A known type of engine management system is shown in flow chart form. 1 shows a cross-sectional view of a fluid ejector according to a first embodiment of the present invention. The cross-sectional view of the fluid ejector which concerns on 2nd embodiment of this invention is shown. The cross-sectional view of the fluid ejector which concerns on 3rd embodiment of this invention is shown. The cross-sectional view of the fluid ejector which concerns on 4th embodiment of this invention is shown. 1 shows a flowchart of an engine management system according to the present invention.

Claims (9)

  A passage terminating in one or more orifices, and in use, when fluid is supplied to the injector, the fluid flows through the passage and exits into the medium by the one or more orifices.

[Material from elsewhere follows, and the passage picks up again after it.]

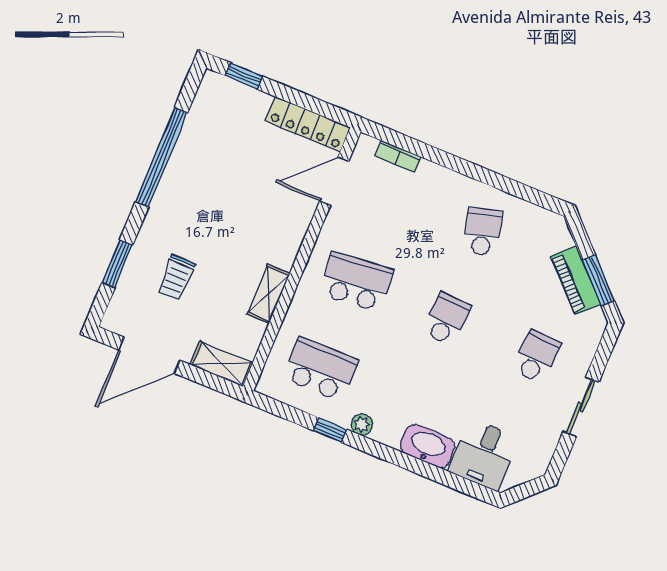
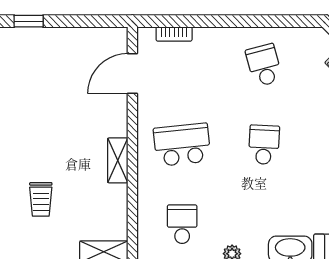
locker: (308, 124) -> (94, 38), removed
shelving: (269, 294) -> (118, 160), moved
school desk: (320, 369) -> (182, 224), width x0.54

A fluid ejector operatively connected to a fluid supply means, the ejector comprising a sensor in contact with the medium into which the fluid is injected, and in conjunction with the sensor, the ejector and / or all A fluid ejector comprising processing means for obtaining a status value of operation of another related device and directing appropriate control of the operation.   The fluid injector of claim 1, wherein the injector is combined with an ignition electrode to form a combination unit of an ignition plug and an injector, and in use, the medium is constituted by the contents of a combustion chamber. .   The fluid ejector according to claim 2, wherein a part of the sensor is an ion detection electrode for detecting an electrical resistance of a gap between the ion detection electrode and a lower potential electrode.   A fluid ejector as hereinbefore described and / or illustrated in any appropriate combination of the accompanying specification text and / or figures.   An engine management system incorporating one or more fluid injectors according to any of the preceding claims.   An engine management system having an engine control unit (ECU) operatively connected to one or more sensors, wherein at least one of the sensors is combined with a fluid ejector and is in contact with a medium, An engine management system wherein fluid is injected into the medium to obtain values and direct appropriate engine control.   The engine management system of claim 6, wherein the engine management system operates with a single sensor.   The engine management system according to claim 6 or 7, wherein the system does not include any crankshaft sensor. An engine management system as described and / or illustrated herein above in any suitable combination of the accompanying specification text and / or figures.